3 de octubre de 2006

La Xunta y los CEDROS


Cuando el PSdeG decía en su programa que iba a repoblar con especies autóctonas, yo no me lo creí. Hasta ahora, mi desconfianza había sido justificada. En este rincón no se repuebla más que con pino y eucalipto. Es más, al particular que planta carballos le tildan de loco o bobo.

Pero no, ahora encuentro el sentido a esa promesa electoral: quieren que Galicia sea la tierra del CEDRO. Si, si, como suena, Líbano lo dejó de ser hace tiempo (ya no quedan Cedros en sus montañas, esos que usaban los fenicios en sus naves), pues ahora cogemos nosotros el relevo.

¿De qué hablo? De esta campaña.

En pocas palabras: el adoctrinamiento de los escolares en la mercantilización de la cultura. La Xunta le abre a CEDRO (Centro Español de Derechos Reprográficos) las puertas de las aulas para que inocule el veneno de la santidad de la propiedad intelectual, principio inalienable que protege el negocio de los guardianes de la cultura, el saber y las artes desde Adán y Eva (seguramente la manzana estaba genéticamente modificada y era una variedad protegida bajo patente).

A la sociedad que promueve el préstamo de pago en las bibliotecas, se le da un altavoz para que pueda explicarles a los niños porqué es justo y bueno que sus padres se gasten medio sueldo en unos libros de texto de mierda, que cambiarán cada año para que no puedan servirle a los hermanos pequeños.

Todo ello con la colaboración de los maestros, que eligen los libros según las chucherías que les regalen las editoriales. Maestro es la profesión más indigna después de juez.

Detrás de todo está el interés empresarial por mantener el negocio, ahora que empiezan a ver las orejas del lobo detrás de los modem y los router. El libro es eterno, las ediciones de papel tienen los días contados. Quedarán para coleccionitas, para nostálgicos, fetichistas, o ciertas aplicaciones muy puntuales.

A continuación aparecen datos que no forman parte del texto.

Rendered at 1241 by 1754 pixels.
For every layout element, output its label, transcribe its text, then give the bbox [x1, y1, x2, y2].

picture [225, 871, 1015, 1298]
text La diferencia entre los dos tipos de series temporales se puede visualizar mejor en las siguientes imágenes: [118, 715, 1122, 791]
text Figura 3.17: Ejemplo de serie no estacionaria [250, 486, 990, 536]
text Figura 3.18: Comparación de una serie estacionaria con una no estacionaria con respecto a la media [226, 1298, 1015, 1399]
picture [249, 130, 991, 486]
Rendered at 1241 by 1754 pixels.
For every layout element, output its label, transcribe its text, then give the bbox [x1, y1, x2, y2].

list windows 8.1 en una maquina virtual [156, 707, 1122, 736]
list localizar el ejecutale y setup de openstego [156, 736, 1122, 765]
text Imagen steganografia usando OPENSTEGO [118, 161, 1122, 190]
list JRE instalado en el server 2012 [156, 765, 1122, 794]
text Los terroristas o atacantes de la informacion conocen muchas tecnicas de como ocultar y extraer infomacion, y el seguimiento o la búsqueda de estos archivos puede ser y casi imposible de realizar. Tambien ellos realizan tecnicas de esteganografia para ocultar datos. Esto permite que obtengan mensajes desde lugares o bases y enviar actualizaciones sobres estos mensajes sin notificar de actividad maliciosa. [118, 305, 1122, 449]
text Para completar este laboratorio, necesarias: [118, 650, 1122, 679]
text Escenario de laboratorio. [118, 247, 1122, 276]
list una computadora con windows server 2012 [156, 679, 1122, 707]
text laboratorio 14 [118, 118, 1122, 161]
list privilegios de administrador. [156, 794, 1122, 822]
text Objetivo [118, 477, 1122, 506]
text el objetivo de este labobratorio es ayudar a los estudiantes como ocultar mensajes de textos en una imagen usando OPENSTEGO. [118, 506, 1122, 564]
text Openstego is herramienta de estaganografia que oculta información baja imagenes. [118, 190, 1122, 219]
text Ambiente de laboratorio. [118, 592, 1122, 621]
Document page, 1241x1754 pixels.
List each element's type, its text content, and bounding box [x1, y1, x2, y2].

Nuestros bosques lo agradecerán.

Todo se compra, todo se vende, empezando por la honra de su puta madre, que venderían por cuatro ochavos. La cultura se paga. Y si tu padre no tiene dinero para comprarte libros, pues que se quede sin comer o no vengas. Y para estudiar en la Universidad, vete pidiendo un crédito, porque el precio de los libros técnicos es de echarse a temblar.

Y luego la oposiciones, pedazo de mierda de temario que me tengo que comprar porque no encuentro dónde fotocopiarlo, y lo necesito al menos como referencia. Pero es malo con avaricia. Si tuviera que comprarme todos los libros que necesito para estudiar, no bajaba de los 150 talegos. En toda la carrera, ya ni hago la cuenta.

Pero por ahí no paso. Antes me los gasto en cerveza y putas que darle el dinero a esos mercachifles. Tendré que pasarme por el mejor amigo de todo estudiante: LA FOTOCOPIADORA!

Sin embargo, últimamente ya son pocas las que no pagan el canon o mordida por cada fotocopia.

¿Cómo evitar alimentar a los enemigos del libro y de la cultura, a los Cerberos del conocimiento, al Caronte que hay que pagar incluso ese último servicio?

¡Escaneando los textos! En una horita de trabajo, de escaneas un libro normal de 200 páginas que te costaría 25 ouros.

Pero luego...no te olvides compartirlo con los demás. Es legal y es bueno para todos.

1 comentario:

Anónimo dijo...

Totalmente de acuerdo. Si cada uno que se queja de que los libros de la universidad, por ejemplo, son caros, escaneara el manual de turno del catedrático y lo pusiera en la red, otro gallo nos cantaría.